VEGAN BEEFLESS BURGERS OR MEATBALLS
A tasty meat substitution for vegans, this mixture can be used in place of hamburger in almost any recipe
Provided by Meghan
Categories Grains
Time 40m
Yield 6 patties
Number Of Ingredients 12
Steps:
- Combine all ingredients.
- Mix well.
- Use large ice cream scoop to measure out 6 patties, or divide mixture into six equal portions.
- Fry, or place on greased baking sheet, bake at 350 degrees 20-30 minutes, turning once.
- Be careful not to over-bake, since it will make the burgers dry.
- These may be brushed with BBQ sauce 5 minutes before removing from oven.
- Serve on a whole wheat bun with all the trimmings, lettuce, tomato, onion, pickles, etc.
- Or use your hands or a 1 ounce ice cream type scoop to form meatballs and bake at 350 degrees for 20 minutes.
- Serve with spaghetti sauce and pasta.
Tips:
- Use a food processor to grind the walnuts and oats. This will help create a smooth and even texture for the meatballs.
- Be sure to drain the tofu well before using it. This will help remove excess moisture and prevent the meatballs from becoming too soft.
- Don't overcook the meatballs. They should be cooked through, but still slightly tender in the center.

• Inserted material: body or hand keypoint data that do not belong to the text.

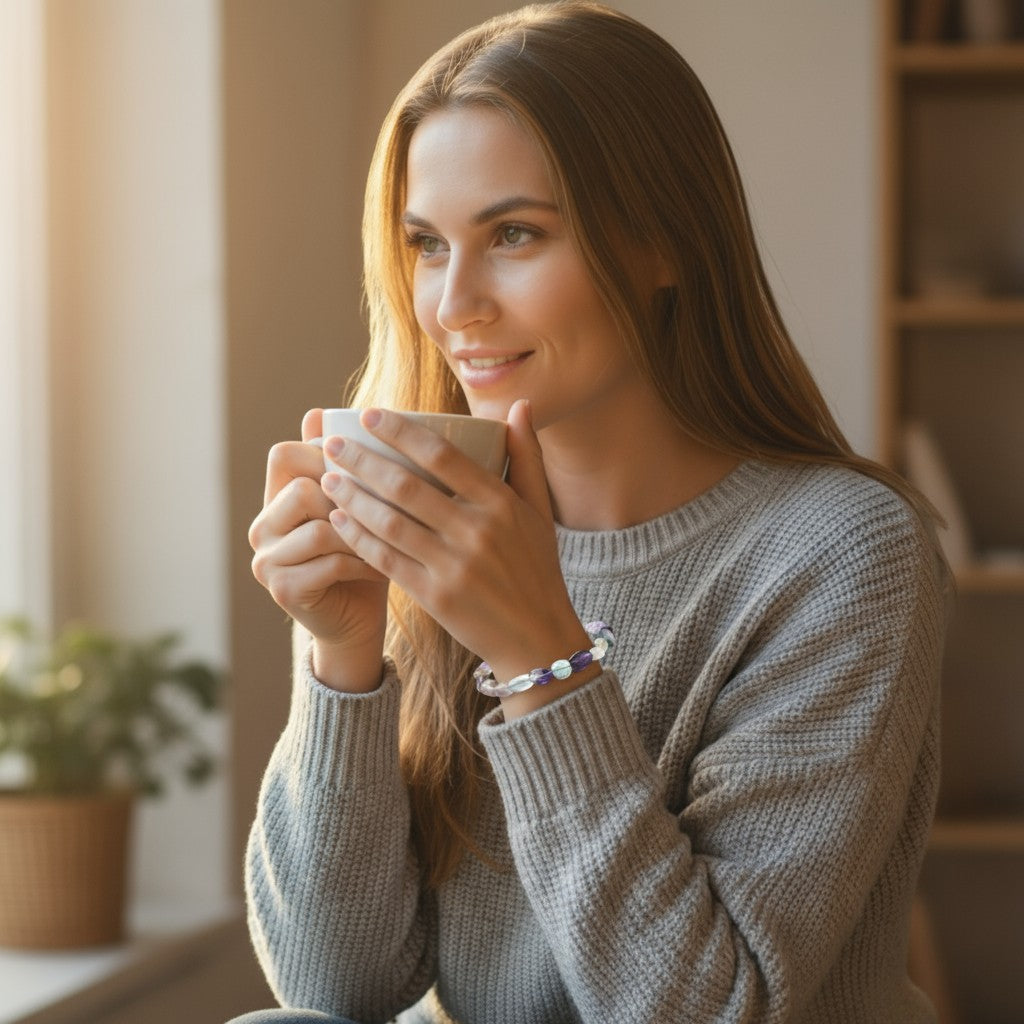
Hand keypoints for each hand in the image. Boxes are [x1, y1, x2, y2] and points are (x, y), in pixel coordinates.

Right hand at [248, 409, 388, 690]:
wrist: (360, 620)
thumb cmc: (367, 552)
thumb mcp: (359, 503)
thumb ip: (344, 463)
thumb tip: (318, 410)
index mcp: (276, 497)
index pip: (283, 454)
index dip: (324, 454)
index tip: (363, 467)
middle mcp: (263, 525)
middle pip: (300, 487)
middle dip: (348, 498)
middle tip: (384, 510)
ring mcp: (267, 559)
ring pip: (318, 527)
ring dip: (361, 534)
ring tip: (390, 541)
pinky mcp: (282, 589)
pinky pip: (327, 562)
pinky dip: (363, 563)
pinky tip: (383, 567)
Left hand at [321, 401, 596, 711]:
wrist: (536, 637)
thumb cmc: (536, 567)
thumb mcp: (539, 510)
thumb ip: (526, 455)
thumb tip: (520, 404)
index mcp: (501, 504)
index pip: (443, 455)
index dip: (401, 432)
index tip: (369, 415)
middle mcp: (477, 531)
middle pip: (406, 486)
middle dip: (361, 461)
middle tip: (331, 445)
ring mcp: (454, 566)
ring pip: (389, 523)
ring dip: (352, 498)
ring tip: (329, 479)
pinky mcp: (434, 597)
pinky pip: (386, 560)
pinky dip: (359, 538)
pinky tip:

- Serve the meatballs with your favorite sauce. They are great with a simple tomato sauce, or you can try something more creative, like a mushroom or pesto sauce.
Conclusion:
These vegan meatballs are a delicious and healthy alternative to traditional meatballs. They are made with simple ingredients and can be easily customized to your liking. Whether you are a vegan or just looking for a healthier option, these meatballs are sure to please.